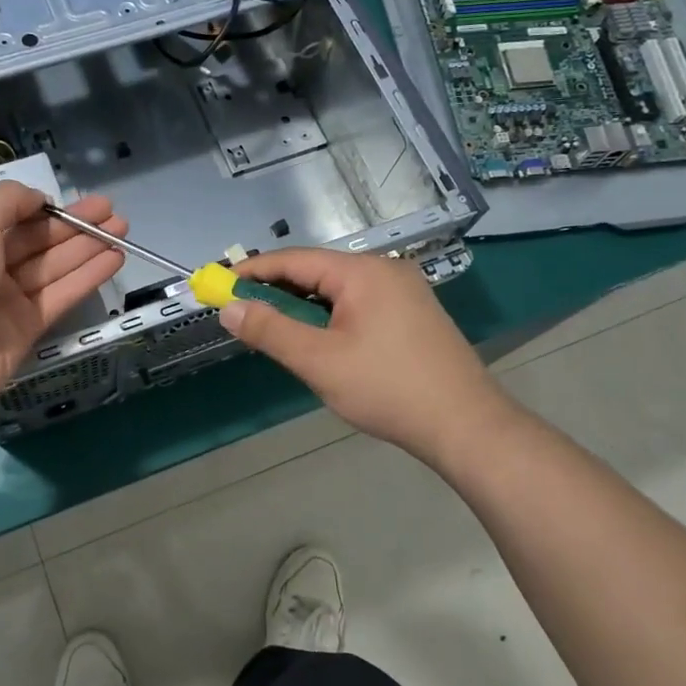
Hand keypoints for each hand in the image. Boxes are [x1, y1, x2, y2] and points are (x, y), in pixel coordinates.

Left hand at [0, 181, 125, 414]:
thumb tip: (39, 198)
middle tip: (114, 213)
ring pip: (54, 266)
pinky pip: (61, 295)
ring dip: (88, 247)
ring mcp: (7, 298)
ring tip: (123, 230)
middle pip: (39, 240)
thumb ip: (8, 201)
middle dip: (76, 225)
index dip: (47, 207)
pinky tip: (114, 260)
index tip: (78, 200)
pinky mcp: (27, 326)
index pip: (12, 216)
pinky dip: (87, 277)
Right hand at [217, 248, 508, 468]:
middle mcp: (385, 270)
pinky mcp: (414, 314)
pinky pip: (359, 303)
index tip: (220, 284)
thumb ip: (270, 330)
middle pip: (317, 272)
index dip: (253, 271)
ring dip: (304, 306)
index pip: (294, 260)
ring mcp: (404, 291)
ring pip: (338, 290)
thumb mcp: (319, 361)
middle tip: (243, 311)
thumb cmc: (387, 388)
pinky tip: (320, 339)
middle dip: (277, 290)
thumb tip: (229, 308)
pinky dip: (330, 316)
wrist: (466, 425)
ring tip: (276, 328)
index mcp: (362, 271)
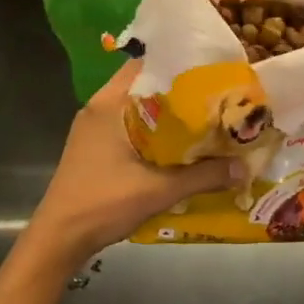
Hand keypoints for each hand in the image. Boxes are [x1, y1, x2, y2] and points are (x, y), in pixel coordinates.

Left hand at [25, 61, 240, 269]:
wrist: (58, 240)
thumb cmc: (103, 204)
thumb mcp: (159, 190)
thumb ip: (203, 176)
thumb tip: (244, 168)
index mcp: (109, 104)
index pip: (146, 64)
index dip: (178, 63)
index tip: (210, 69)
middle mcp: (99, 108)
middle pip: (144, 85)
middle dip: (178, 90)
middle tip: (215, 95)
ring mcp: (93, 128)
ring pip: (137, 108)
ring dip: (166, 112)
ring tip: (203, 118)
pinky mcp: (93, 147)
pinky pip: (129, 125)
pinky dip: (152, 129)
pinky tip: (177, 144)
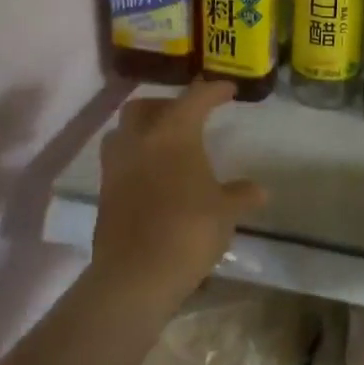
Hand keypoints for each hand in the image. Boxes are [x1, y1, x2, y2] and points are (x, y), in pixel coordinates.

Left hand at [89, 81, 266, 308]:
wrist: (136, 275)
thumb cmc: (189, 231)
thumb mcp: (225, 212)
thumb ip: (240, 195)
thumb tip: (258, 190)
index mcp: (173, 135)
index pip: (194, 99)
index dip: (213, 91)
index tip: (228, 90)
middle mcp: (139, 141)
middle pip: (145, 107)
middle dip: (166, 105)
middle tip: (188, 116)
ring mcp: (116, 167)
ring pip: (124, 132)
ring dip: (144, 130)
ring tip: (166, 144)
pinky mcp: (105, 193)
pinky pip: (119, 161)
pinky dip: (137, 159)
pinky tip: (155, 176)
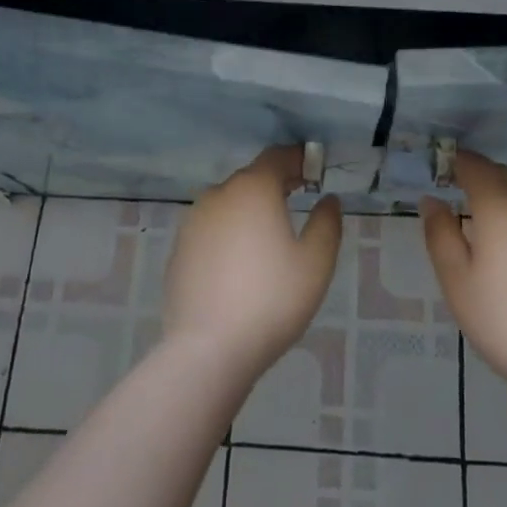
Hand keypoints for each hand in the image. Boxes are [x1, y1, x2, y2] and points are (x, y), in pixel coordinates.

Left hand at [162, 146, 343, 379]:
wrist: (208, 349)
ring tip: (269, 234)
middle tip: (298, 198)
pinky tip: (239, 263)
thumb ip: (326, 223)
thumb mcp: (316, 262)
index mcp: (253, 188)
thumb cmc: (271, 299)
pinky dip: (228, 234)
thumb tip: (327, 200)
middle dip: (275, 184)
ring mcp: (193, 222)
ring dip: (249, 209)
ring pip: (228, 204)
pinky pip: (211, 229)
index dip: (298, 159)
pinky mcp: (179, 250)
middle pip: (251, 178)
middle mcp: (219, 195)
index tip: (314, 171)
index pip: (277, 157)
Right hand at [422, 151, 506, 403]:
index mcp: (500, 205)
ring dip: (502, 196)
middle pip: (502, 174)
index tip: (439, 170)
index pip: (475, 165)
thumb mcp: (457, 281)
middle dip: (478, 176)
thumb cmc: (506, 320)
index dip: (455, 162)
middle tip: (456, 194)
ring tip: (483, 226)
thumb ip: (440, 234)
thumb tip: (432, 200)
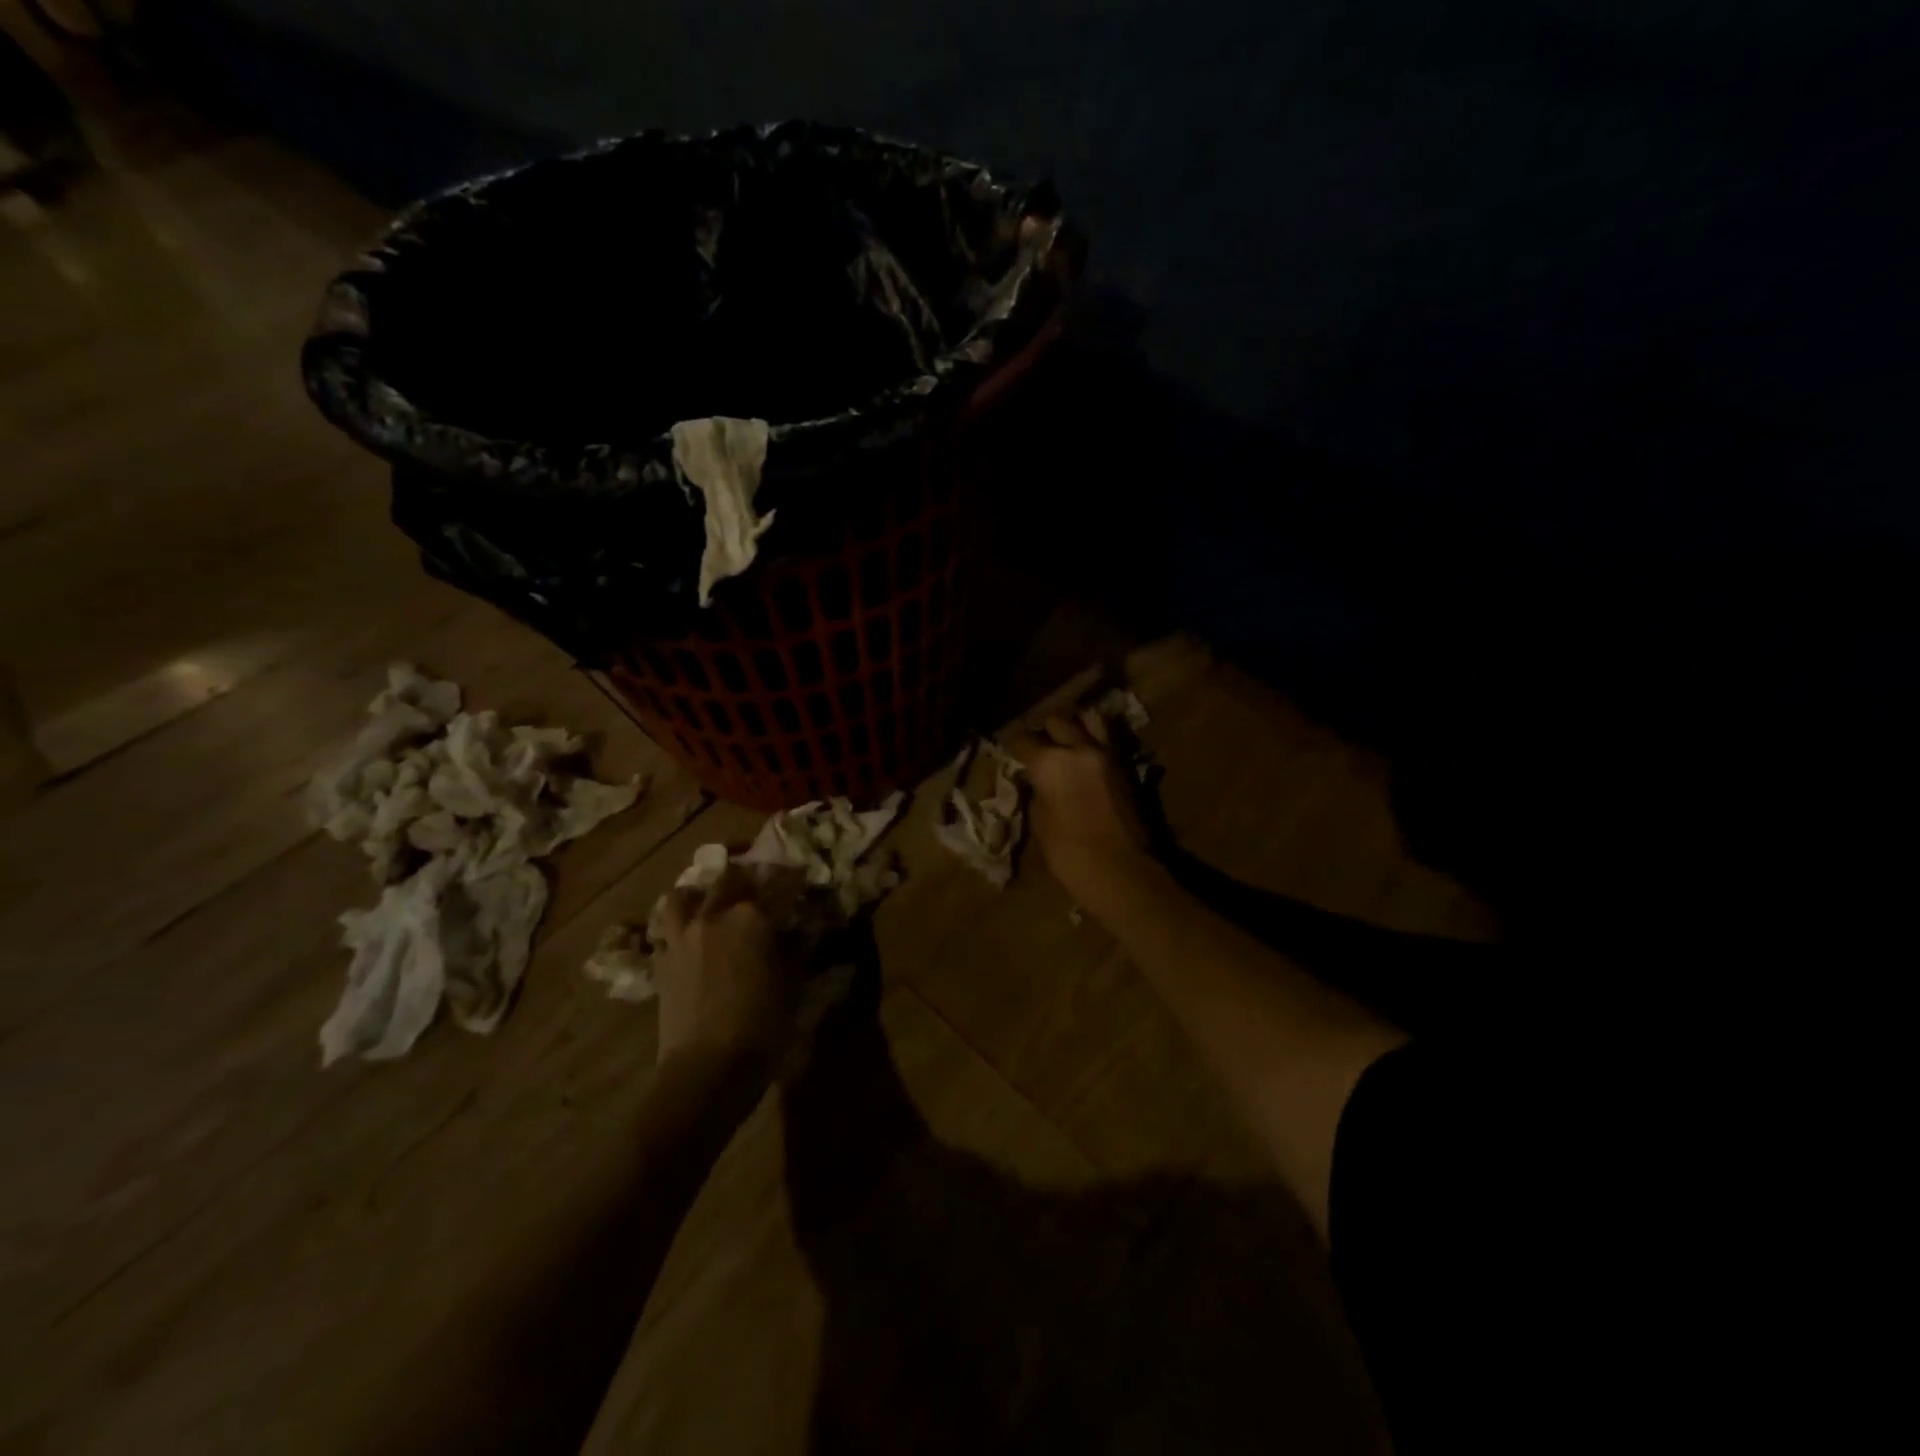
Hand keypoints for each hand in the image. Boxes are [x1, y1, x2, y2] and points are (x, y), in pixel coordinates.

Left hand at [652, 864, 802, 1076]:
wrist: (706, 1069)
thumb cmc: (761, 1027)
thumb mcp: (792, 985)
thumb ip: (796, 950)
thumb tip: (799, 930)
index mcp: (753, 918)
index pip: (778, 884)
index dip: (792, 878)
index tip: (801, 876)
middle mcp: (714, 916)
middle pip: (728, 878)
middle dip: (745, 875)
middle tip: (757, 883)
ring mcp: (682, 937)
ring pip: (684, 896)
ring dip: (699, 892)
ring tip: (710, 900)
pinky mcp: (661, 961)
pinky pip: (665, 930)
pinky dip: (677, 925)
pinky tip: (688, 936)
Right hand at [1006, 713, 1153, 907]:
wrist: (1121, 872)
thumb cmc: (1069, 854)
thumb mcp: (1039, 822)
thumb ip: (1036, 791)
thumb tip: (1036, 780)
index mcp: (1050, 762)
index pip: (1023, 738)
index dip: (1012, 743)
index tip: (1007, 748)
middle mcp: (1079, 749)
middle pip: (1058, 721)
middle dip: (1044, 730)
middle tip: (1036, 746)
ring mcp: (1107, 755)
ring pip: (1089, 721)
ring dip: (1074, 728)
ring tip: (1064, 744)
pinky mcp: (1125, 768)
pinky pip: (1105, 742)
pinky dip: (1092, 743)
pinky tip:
◇ ◇ ◇ ◇ ◇
• **EXERCISE**: Pictures are not part of the copy. Please reproduce the material word for word.

• **RESULT FOR THIS EXERCISE**:
Hand keypoints for each hand in the image. Boxes are [x1, y1, x2, y2] and points are (x, y), in pixel coordinates.

Left hand at [0, 181, 125, 414]:
thumb tip: (39, 198)
middle tip: (114, 213)
ring pip: (54, 266)
pinky pip: (61, 295)
ring dip: (88, 247)
ring mcp: (7, 298)
ring tip: (123, 230)
middle pip: (39, 240)
thumb ip: (8, 201)
middle dip: (76, 225)
index dip: (47, 207)
pinky tip: (114, 260)
index tip: (78, 200)
pinky mcp: (27, 326)
index pip: (12, 216)
pinky dip: (87, 277)
Right hand at [217, 248, 508, 468]:
middle mcp: (385, 270)
pinky mcp: (414, 314)
pinky pip: (359, 303)
index tip: (220, 284)
thumb ip: (270, 330)
middle pip: (317, 272)
index dip: (253, 271)
ring dip: (304, 306)
index pip: (294, 260)
ring mcp: (404, 291)
ring pip: (338, 290)
thumb mcp: (319, 361)
middle tip: (243, 311)
thumb cmc: (387, 388)
pinky tip: (320, 339)
middle dip: (277, 290)
thumb tip: (229, 308)
pinky dip: (330, 316)
wrist: (466, 425)
ring tip: (276, 328)
index mcp: (362, 271)
Hand keypoints for each hand in the image. Boxes are [x1, y1, x2, y2] and points are (x, y), in pixel coordinates.

Left hand at [25, 61, 240, 269]:
wrist: (58, 240)
thumb cmc: (103, 204)
thumb mcp: (159, 190)
thumb ip: (203, 176)
thumb tip: (244, 168)
index mcp: (109, 104)
index pip: (146, 64)
index dip: (178, 63)
index tip: (210, 69)
middle mcp: (99, 108)
middle pip: (144, 85)
middle dip: (178, 90)
middle tip: (215, 95)
ring mcp: (93, 128)
ring pip: (137, 108)
ring dip: (166, 112)
ring tip: (203, 118)
pinky mcp: (93, 147)
pinky pip: (129, 125)
pinky dip: (152, 129)
pinky tip: (177, 144)
Hand keypoints for each hand in the image. Boxes are [x1, y1, x2, y2] and points are (x, y), in pixel coordinates.

Left hand at [89, 81, 266, 308]:
wrist: (136, 275)
thumb cmc: (189, 231)
thumb mcp: (225, 212)
thumb ip: (240, 195)
thumb tip: (258, 190)
index mcp: (173, 135)
index pip: (194, 99)
index dip: (213, 91)
index tip: (228, 90)
middle mcp: (139, 141)
middle pip: (145, 107)
middle dip: (166, 105)
middle tip: (188, 116)
ring mcp: (116, 167)
ring pip: (124, 132)
ring dip: (144, 130)
ring tip: (166, 144)
pinky mcp: (105, 193)
pinky pip: (119, 161)
pinky dip: (137, 159)
pinky tip: (155, 176)
Hand keypoints for each hand in the image. Boxes are [x1, y1, x2, y2] and points are (x, y), in pixel coordinates.

Left hand at [162, 146, 343, 379]:
wrist: (208, 349)
ring tip: (269, 234)
middle tip: (298, 198)
pinky tip: (239, 263)
thumb ip: (326, 223)
thumb mcp: (316, 262)
index mcp: (253, 188)
thumb cmc: (271, 299)
pinky dip: (228, 234)
thumb tip: (327, 200)
middle dip: (275, 184)
ring mcp: (193, 222)
ring dip: (249, 209)
ring pip: (228, 204)
pinky pip: (211, 229)
index dip: (298, 159)
pinky mcp: (179, 250)
middle pip: (251, 178)
middle mcp: (219, 195)
index tip: (314, 171)
index pip: (277, 157)
Right hand at [422, 151, 506, 403]:
index mcp: (500, 205)
ring dip: (502, 196)
middle pip: (502, 174)
index tip: (439, 170)
index pip: (475, 165)
thumb mcp: (457, 281)
middle dip: (478, 176)
thumb cmc: (506, 320)
index dip: (455, 162)
middle tip: (456, 194)
ring tip: (483, 226)
thumb ip: (440, 234)
thumb tip: (432, 200)
Hand keypoints for each hand in the image. Boxes are [x1, y1, x2, y2] and points are (x, y), in pixel coordinates.

Left hand at [652, 864, 802, 1076]:
wrist: (706, 1069)
thumb cmc: (761, 1027)
thumb mcp: (792, 985)
thumb ip: (796, 950)
thumb tip: (799, 930)
index mcp: (753, 918)
index pip: (778, 884)
index dip: (792, 878)
index tip: (801, 876)
middle mcp: (714, 916)
middle pip: (728, 878)
middle dip: (745, 875)
middle tip: (757, 883)
ring mcp: (682, 937)
ring pip: (684, 896)
ring dip: (699, 892)
ring tip: (710, 900)
pinky mcp: (661, 961)
pinky pip: (665, 930)
pinky dip: (677, 925)
pinky tip: (688, 936)
Right hand at [1006, 713, 1153, 907]:
wrist: (1121, 872)
thumb cmc: (1069, 854)
thumb mcp: (1039, 822)
thumb ip: (1036, 791)
thumb tip: (1036, 780)
index mcp: (1050, 762)
index pip: (1023, 738)
index dip: (1012, 743)
index tip: (1007, 748)
middle mcp: (1079, 749)
middle pip: (1058, 721)
middle dip: (1044, 730)
middle tip: (1036, 746)
ring mcp: (1107, 755)
ring pip: (1089, 721)
ring dip: (1074, 728)
ring tip: (1064, 744)
pinky mcp: (1125, 768)
pinky pip: (1105, 742)
pinky dip: (1092, 743)
pinky tip:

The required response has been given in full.